The fund has so far invested in Netherlands-based biotech company Mosa Meat, which has developed cultured lab-grown meat, Germany’s Vytal, which produces reusable and sustainable packaging solutions for take-away meals, Yasai, a Swiss agri-tech company developing smart vertical farming solutions, and Neoom, an Austrian climate tech company building energy storage, infrastructure and management solutions.  

The fund is targeting a final closing of €30m which ter Braak-Forstinger says they hope to reach by June 2023, with plans to launch a second fund at the same time.  

First-time fund bias holding back the market  

ter Braak-Forstinger says that despite representing a relatively small fraction of the sustainable investment marketplace, impact investment is firmly on the path to becoming mainstream across Europe. She attributes this to a large extent to a change in investor perception following the Covid-19 pandemic.  

“The momentum is here and it has never been stronger.
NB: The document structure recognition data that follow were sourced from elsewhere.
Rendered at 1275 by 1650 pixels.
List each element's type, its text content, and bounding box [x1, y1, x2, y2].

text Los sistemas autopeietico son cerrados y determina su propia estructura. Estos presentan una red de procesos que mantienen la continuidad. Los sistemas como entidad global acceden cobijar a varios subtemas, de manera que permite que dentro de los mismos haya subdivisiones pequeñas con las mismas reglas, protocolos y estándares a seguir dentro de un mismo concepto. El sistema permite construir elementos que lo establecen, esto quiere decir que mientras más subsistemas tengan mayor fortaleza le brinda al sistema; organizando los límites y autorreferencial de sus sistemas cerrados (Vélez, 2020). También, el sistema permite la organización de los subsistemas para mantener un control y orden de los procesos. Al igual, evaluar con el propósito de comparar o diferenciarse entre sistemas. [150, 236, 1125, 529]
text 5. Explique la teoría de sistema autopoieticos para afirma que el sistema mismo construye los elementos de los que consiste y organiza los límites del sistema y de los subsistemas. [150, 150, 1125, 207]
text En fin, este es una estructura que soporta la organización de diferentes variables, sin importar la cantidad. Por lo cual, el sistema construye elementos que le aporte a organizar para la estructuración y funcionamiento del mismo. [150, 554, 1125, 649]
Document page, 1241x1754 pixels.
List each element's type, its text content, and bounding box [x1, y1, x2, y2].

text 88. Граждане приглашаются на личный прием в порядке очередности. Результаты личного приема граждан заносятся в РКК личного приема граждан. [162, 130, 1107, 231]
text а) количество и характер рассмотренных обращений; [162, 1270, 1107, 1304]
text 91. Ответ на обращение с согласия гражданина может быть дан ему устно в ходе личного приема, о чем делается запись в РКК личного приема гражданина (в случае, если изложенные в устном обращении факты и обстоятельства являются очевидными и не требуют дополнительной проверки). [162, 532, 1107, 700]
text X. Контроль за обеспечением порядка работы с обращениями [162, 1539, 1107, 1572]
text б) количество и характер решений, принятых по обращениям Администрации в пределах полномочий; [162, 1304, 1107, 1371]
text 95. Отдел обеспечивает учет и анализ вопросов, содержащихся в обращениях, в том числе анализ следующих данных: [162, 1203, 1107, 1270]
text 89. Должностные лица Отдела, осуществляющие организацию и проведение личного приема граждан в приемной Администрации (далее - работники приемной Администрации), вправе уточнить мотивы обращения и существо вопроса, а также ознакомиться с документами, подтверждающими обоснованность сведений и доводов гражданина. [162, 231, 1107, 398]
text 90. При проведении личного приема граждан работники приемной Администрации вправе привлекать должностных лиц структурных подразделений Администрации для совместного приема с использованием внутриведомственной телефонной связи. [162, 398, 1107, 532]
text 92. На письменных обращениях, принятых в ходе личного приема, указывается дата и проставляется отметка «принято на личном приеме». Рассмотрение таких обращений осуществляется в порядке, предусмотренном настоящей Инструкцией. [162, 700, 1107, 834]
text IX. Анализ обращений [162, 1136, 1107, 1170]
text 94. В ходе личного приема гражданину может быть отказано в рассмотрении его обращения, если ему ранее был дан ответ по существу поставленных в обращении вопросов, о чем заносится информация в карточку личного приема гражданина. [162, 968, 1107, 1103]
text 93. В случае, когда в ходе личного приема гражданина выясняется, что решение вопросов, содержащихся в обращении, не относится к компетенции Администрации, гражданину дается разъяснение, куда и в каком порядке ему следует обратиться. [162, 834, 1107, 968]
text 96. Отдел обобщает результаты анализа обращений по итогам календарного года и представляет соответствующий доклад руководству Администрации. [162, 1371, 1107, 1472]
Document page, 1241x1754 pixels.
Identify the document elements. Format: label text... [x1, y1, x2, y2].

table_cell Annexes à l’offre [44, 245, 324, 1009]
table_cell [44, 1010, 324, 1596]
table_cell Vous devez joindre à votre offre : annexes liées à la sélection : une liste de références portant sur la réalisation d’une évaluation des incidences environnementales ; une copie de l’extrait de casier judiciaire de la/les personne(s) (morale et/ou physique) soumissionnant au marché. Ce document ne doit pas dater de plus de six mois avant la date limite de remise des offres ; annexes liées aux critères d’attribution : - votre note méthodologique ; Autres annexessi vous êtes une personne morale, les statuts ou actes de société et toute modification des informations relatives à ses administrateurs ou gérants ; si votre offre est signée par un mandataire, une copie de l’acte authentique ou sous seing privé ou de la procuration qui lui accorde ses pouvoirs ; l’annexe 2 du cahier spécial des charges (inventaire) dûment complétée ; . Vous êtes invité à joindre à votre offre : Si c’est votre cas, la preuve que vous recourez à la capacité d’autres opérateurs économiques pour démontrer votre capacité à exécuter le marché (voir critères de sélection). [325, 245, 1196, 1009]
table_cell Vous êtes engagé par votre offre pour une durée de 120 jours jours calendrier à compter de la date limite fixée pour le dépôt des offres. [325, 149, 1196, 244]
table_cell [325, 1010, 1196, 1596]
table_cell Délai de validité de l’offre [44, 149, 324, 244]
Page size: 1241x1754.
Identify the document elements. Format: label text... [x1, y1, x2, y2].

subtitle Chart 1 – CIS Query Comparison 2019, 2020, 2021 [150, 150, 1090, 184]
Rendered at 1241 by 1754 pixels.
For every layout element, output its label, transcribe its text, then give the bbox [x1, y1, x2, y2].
We have also seen what a crisis like the pandemic can do to the supply chain side, so we also see a greater investment appetite for local and resilient businesses to solve the issues on our doorstep here in Europe on top of those in emerging markets,” she explains.  

She says that one of the biggest obstacles for the market is first-time fund bias. “We often hear ‘we really like what you’re doing and for the second fund we’re in but not for the first’. This has to change. Studies show that first-time funds have a massive potential to outperform and we need a lot more investment vehicles if we are to keep to the SDGs 2030 timeline.”